Pantauan Kompas.com di depan PT Victory Chingluh Indonesia, Senin (16/2/2026), jalan dipenuhi lubang berukuran bervariasi, tergenang air coklat, dan kerikil sisa pecahan aspal.
Jarak lubang yang berdekatan memaksa kendaraan bergerak perlahan dan pengendara motor ekstra waspada.
Baca juga: Jalan Maut Pasar Kemis dan Deretan Nyawa yang Jatuh di Lubang yang Sama
Kondisi itu diduga menjadi pemicu empat kecelakaan maut sepanjang Februari 2026.
Kanit Penegakan Hukum Satuan Lalu Lintas Polresta Tangerang, Ipda Purbawa menyebut, kecelakaan yang ramai diperbincangkan masyarakat memang terjadi di dekat jalan yang rusak.
“Yang ramai di masyarakat itu memang karena jalan rusak, memang kejadian yang terjadi dekat jalan rusak. Ada pun juga di situ ada faktor human eror,” ujar Purbawa dalam keterangannya, Senin (16/2/2026).

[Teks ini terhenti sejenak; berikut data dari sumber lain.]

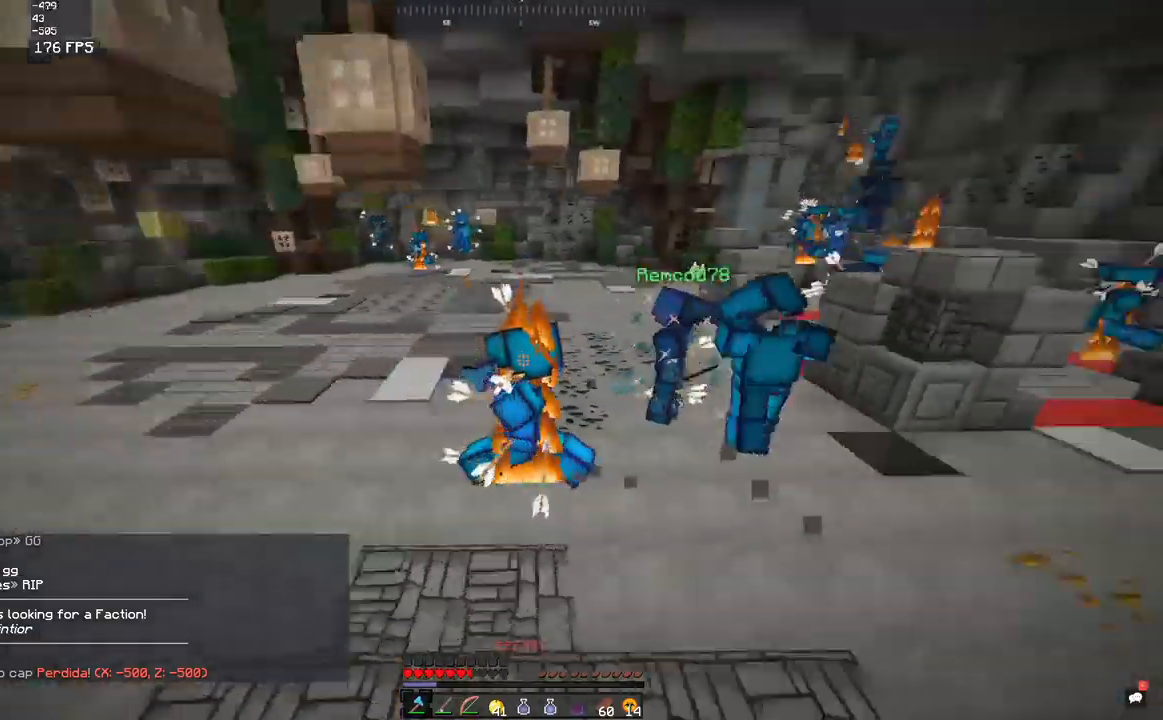
{"keys": ["d", "w"], "mouse": ["left"], "events": [[33, "w", "up"], [117, "mouse_left", "up"], [117, "s", "up"], [150, "d", "down"], [150, "mouse_left", "down"], [150, "w", "down"], [217, "mouse_left", "up"], [250, "mouse_left", "down"], [333, "mouse_left", "up"], [350, "mouse_left", "down"], [433, "mouse_left", "up"], [450, "mouse_left", "down"]]}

Berikut daftar korban kecelakaan:
M (42) tewas setelah kecelakaan dengan dump truck
SM (21) meninggal setelah insiden serupa pada 7 Februari
ML (19) tewas 11 Februari saat terlibat kecelakaan dengan truk trailer
CRA (18) meninggal 13 Februari akibat kecelakaan dengan mixer truck
Polisi kini masih menyelidiki kemungkinan kelalaian penyelenggara jalan dan memastikan kewenangan pengelolaan Jalan Raya Pasar Kemis.
“Kalau memang terkait jalan yang rusak, kita akan lakukan penyelidikan lagi mengenai adanya beberapa kejadian tersebut,” kata dia.
Baca juga: Jalan Pasar Kemis Tangerang Rusak Parah, 4 Pemotor Tewas Selama Februari 2026
Respon pemerintah daerah
Bupati Tangerang, Moch Maesyal Rasyid, menyatakan Pemkab telah melakukan perbaikan jalan rusak.
“Sudah diperbaiki sekarang. Sekarang masih terus berjalan (proses perbaikan),” kata Maesyal, Senin (16/2/2026).
Ketua DPRD Kabupaten Tangerang, Muhammad Amud, mendesak percepatan perbaikan.
Menurutnya, keselamatan pengendara harus menjadi prioritas, dan pemerintah daerah bisa berkoordinasi dengan instansi terkait agar penggunaan anggaran pemeliharaan jalan tetap sesuai aturan.
“Perbaikan jalan rusak harus segera dilakukan, sehingga masyarakat kembali dapat menikmati kondisi jalan yang aman dan nyaman,” tegas Amud.